Then, the probability distribution of \(Y\) is \[\begin{align*} \Pr(Y = 0) &= \Pr(X = 3) = 3/15 = \frac{1}{5};\\ \Pr(Y = 1) &= \Pr(X = 2) + \Pr(X = 4) = \frac{2}{15} + \frac{4}{15} = \frac{2}{5};\\ \Pr(Y = 2) &= \Pr(X = 1) + \Pr(X = 5) = \frac{1}{15} + \frac{5}{15} = \frac{2}{5}. \end{align*}\] The probability function of \(Y\) is \[ p_Y(y) = \begin{cases} 1/5 & \text{for $y = 0$};\\ 2/5 & \text{for $y = 1$};\\ 2/5 & \text{for $y = 2$};\\ 0 & \text{elsewhere}. \end{cases} \]

FIGURE 10.2: The PMF for \(X\) and for the transformed variable \(Y\).
10.2.2 Continuous random variables
The change of variable method is similar for continuous random variables, but requires the use of a Jacobian. For a discrete random variable, probability exists at distinct values of the random variable, but probability only exists over intervals for continuous random variables. Suppose the original variable \(X\) has a given probability defined over (say) \(0 < X < 1\); the equivalent probability in the transformed variable \(Y\) may be defined over (say) \(-4 < Y < 4\).
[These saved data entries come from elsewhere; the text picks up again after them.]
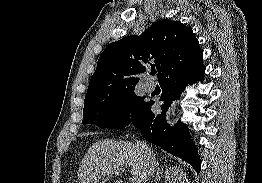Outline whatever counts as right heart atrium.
I'll return each instance as SVG.
<instances>
[{
    "label": "right heart atrium",
    "mask_w": 262,
    "mask_h": 183,
    "mask_svg": "<svg viewBox=\"0 0 262 183\" xmlns=\"http://www.w3.org/2000/svg\"><path fill=\"white\" fill-rule=\"evenodd\" d=\"M126 110L125 109H120V110H118V112H117V115L119 116V117H125L126 116Z\"/></svg>",
    "instance_id": "obj_1"
}]
</instances>
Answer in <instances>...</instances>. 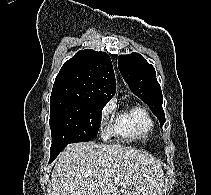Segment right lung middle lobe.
Wrapping results in <instances>:
<instances>
[{"label": "right lung middle lobe", "mask_w": 211, "mask_h": 195, "mask_svg": "<svg viewBox=\"0 0 211 195\" xmlns=\"http://www.w3.org/2000/svg\"><path fill=\"white\" fill-rule=\"evenodd\" d=\"M106 101L51 96V153L70 143L85 142L97 136Z\"/></svg>", "instance_id": "right-lung-middle-lobe-1"}]
</instances>
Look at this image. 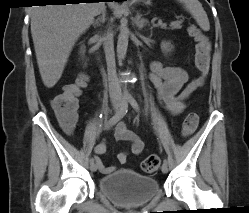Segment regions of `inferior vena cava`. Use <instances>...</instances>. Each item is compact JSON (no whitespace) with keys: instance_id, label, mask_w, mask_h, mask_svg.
I'll list each match as a JSON object with an SVG mask.
<instances>
[{"instance_id":"obj_1","label":"inferior vena cava","mask_w":249,"mask_h":213,"mask_svg":"<svg viewBox=\"0 0 249 213\" xmlns=\"http://www.w3.org/2000/svg\"><path fill=\"white\" fill-rule=\"evenodd\" d=\"M103 47L107 62L109 89L111 92H116L117 94H120L121 89L116 75L114 43L111 28L108 29L107 33L103 37Z\"/></svg>"}]
</instances>
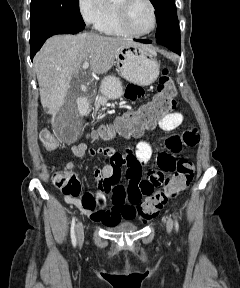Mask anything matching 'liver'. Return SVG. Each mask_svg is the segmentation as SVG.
<instances>
[{
  "label": "liver",
  "instance_id": "obj_1",
  "mask_svg": "<svg viewBox=\"0 0 240 288\" xmlns=\"http://www.w3.org/2000/svg\"><path fill=\"white\" fill-rule=\"evenodd\" d=\"M122 46H144L130 39L95 33L56 35L49 38L34 58L40 100L48 113L56 115L66 103L70 82L85 62L93 73L103 74L115 64Z\"/></svg>",
  "mask_w": 240,
  "mask_h": 288
}]
</instances>
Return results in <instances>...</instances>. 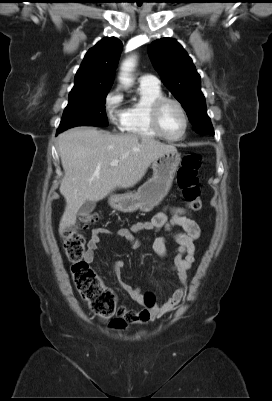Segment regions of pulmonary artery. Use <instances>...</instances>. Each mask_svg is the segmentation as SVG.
Wrapping results in <instances>:
<instances>
[{
    "instance_id": "1",
    "label": "pulmonary artery",
    "mask_w": 272,
    "mask_h": 401,
    "mask_svg": "<svg viewBox=\"0 0 272 401\" xmlns=\"http://www.w3.org/2000/svg\"><path fill=\"white\" fill-rule=\"evenodd\" d=\"M139 83L142 86L158 87L160 82L155 76L145 74L139 78Z\"/></svg>"
}]
</instances>
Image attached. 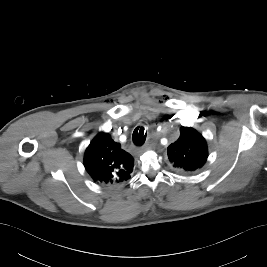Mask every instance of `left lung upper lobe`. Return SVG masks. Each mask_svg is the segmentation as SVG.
I'll list each match as a JSON object with an SVG mask.
<instances>
[{
    "instance_id": "5c2ea615",
    "label": "left lung upper lobe",
    "mask_w": 267,
    "mask_h": 267,
    "mask_svg": "<svg viewBox=\"0 0 267 267\" xmlns=\"http://www.w3.org/2000/svg\"><path fill=\"white\" fill-rule=\"evenodd\" d=\"M167 153L175 170L182 174L199 172L208 157L203 136L195 129L183 126L180 128V137L169 145Z\"/></svg>"
}]
</instances>
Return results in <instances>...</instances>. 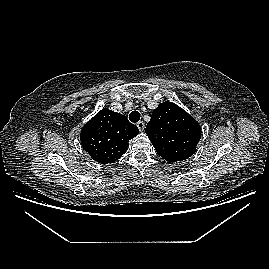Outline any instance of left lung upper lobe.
<instances>
[{"label": "left lung upper lobe", "instance_id": "5c2ea615", "mask_svg": "<svg viewBox=\"0 0 269 269\" xmlns=\"http://www.w3.org/2000/svg\"><path fill=\"white\" fill-rule=\"evenodd\" d=\"M201 127L182 108L166 101L151 115L146 134L157 153L169 162L191 157L201 138Z\"/></svg>", "mask_w": 269, "mask_h": 269}]
</instances>
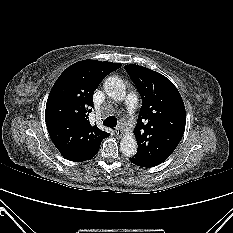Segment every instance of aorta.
<instances>
[{
    "label": "aorta",
    "instance_id": "obj_1",
    "mask_svg": "<svg viewBox=\"0 0 233 233\" xmlns=\"http://www.w3.org/2000/svg\"><path fill=\"white\" fill-rule=\"evenodd\" d=\"M106 94L114 100H122L126 95L124 82L116 77H108L104 82ZM121 152L126 156H133L137 152V142L133 134H126L120 142Z\"/></svg>",
    "mask_w": 233,
    "mask_h": 233
}]
</instances>
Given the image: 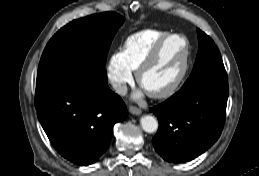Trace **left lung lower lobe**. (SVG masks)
I'll use <instances>...</instances> for the list:
<instances>
[{
	"instance_id": "0a47b994",
	"label": "left lung lower lobe",
	"mask_w": 259,
	"mask_h": 176,
	"mask_svg": "<svg viewBox=\"0 0 259 176\" xmlns=\"http://www.w3.org/2000/svg\"><path fill=\"white\" fill-rule=\"evenodd\" d=\"M228 94V82L203 79L151 108L159 121L156 152L168 162L183 163L209 149L222 132Z\"/></svg>"
}]
</instances>
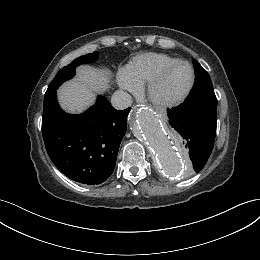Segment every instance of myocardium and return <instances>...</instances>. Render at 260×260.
Segmentation results:
<instances>
[{
    "label": "myocardium",
    "mask_w": 260,
    "mask_h": 260,
    "mask_svg": "<svg viewBox=\"0 0 260 260\" xmlns=\"http://www.w3.org/2000/svg\"><path fill=\"white\" fill-rule=\"evenodd\" d=\"M179 65H187L191 69L192 78L190 84L188 85L187 89L178 97L174 99L163 100L159 99L155 95L156 88L161 84L164 78L168 75L170 71L176 68ZM196 81V73L193 65L188 61L179 60L174 63H171L164 68H162L148 83L147 87V96L148 99L155 105L160 107H173L180 103H182L191 93Z\"/></svg>",
    "instance_id": "obj_1"
}]
</instances>
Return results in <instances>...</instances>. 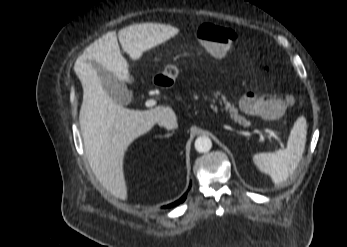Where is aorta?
<instances>
[{
  "instance_id": "1",
  "label": "aorta",
  "mask_w": 347,
  "mask_h": 247,
  "mask_svg": "<svg viewBox=\"0 0 347 247\" xmlns=\"http://www.w3.org/2000/svg\"><path fill=\"white\" fill-rule=\"evenodd\" d=\"M195 149L199 153H207L212 147V141L207 136H200L195 141Z\"/></svg>"
}]
</instances>
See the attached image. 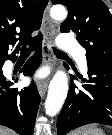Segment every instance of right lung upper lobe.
Returning <instances> with one entry per match:
<instances>
[{
  "mask_svg": "<svg viewBox=\"0 0 112 135\" xmlns=\"http://www.w3.org/2000/svg\"><path fill=\"white\" fill-rule=\"evenodd\" d=\"M48 0H0V63L15 55L22 44H33L43 38L39 34L31 37L40 29L42 16ZM16 46L8 54L10 46Z\"/></svg>",
  "mask_w": 112,
  "mask_h": 135,
  "instance_id": "1",
  "label": "right lung upper lobe"
}]
</instances>
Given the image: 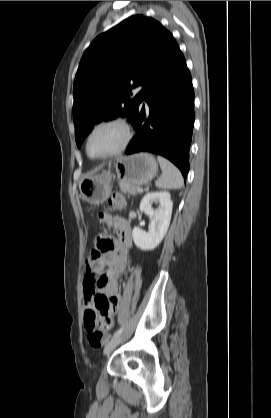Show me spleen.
I'll use <instances>...</instances> for the list:
<instances>
[{"instance_id":"1","label":"spleen","mask_w":271,"mask_h":418,"mask_svg":"<svg viewBox=\"0 0 271 418\" xmlns=\"http://www.w3.org/2000/svg\"><path fill=\"white\" fill-rule=\"evenodd\" d=\"M162 175L156 181V187L160 189H181L183 186V177L179 169L162 156L157 157Z\"/></svg>"}]
</instances>
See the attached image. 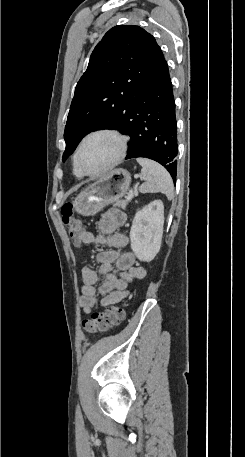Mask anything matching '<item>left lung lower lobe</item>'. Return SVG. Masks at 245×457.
<instances>
[{
    "instance_id": "left-lung-lower-lobe-1",
    "label": "left lung lower lobe",
    "mask_w": 245,
    "mask_h": 457,
    "mask_svg": "<svg viewBox=\"0 0 245 457\" xmlns=\"http://www.w3.org/2000/svg\"><path fill=\"white\" fill-rule=\"evenodd\" d=\"M145 89L144 99L124 123L113 129L131 137L126 159L146 157L155 160L168 170L175 182L177 119L169 69L162 51Z\"/></svg>"
}]
</instances>
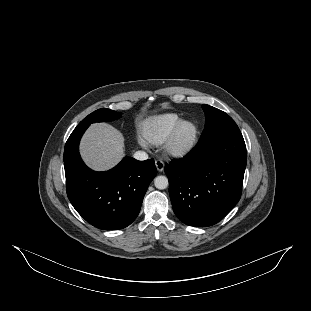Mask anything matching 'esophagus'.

The Jacobian is needed to ensure the height of the corresponding density function accommodates this local change in the length of the interval (which may not be linear) over which the equivalent probability is defined.
Theorem 10.1 (Change of variable (continuous rv)) If \(X\) has PDF \(f_X(x)\) for \(x\in \mathcal{R}_X\) and \(u(\cdot)\) is a one-to-one function for \(x\in \mathcal{R}_X\), then the random variable \(Y = u(X)\) has PDF \[ f_Y(y) = f_X(x) \left|\frac{dx}{dy}\right| \] where the right-hand side is expressed as a function of \(y\). The term \(\left|dx/dy\right|\) is called the Jacobian of the transformation.
Proof. Let the inverse function be \(X = w(Y)\) so that \(w(y) = u^{-1}(x)\).
Case 1: \(y = u(x)\) is a strictly increasing function (Fig. 10.3, left panel). If \(a < y < b\) then \(w(a) < x < w(b)\) and \(\Pr(a < Y < b) = \Pr\big(w(a) < X <w(b)\big)\), so \[ {\int^b_a f_Y(y)\,dy =\int^{w(b)}_{w(a)} f_X(x)\,dx =\int^b_a f_X\big( w(y)\big) \frac{dx}{dy}\,\,dy}. \] Therefore, \(\displaystyle {f_Y(y) = f_X\big( w(y) \big)\frac{dx}{dy}}\), where \(w(y) = u^{-1}(x)\).
Case 2: \(y = u(x)\) is a strictly decreasing function of \(x\) (Fig. 10.3, right panel). If \(a < y < b\) then \(w(b) < x < w(a)\) and \(\Pr(a < Y < b) = \Pr\big(w(b) < X < w(a)\big)\), so that \[\begin{align*} \int^b_a f_Y(y)\,dy & = \int^{w(a)}_{w(b)} f_X(x)\,dx\\ & = \int^a_b f_X(x) \frac{dx}{dy}\,\,dy\\ & = - \int ^b_a f_X(x) \frac{dx}{dy}\,dy. \end{align*}\] Therefore \(f_Y(y) = -f_X\left( w(y) \right)\displaystyle{\frac{dx}{dy}}\). Since \(dx/dy\) is negative in the case of a decreasing function, in general \[ f_Y(y) = f_X(x)\left|\frac{dx}{dy} \right|. \]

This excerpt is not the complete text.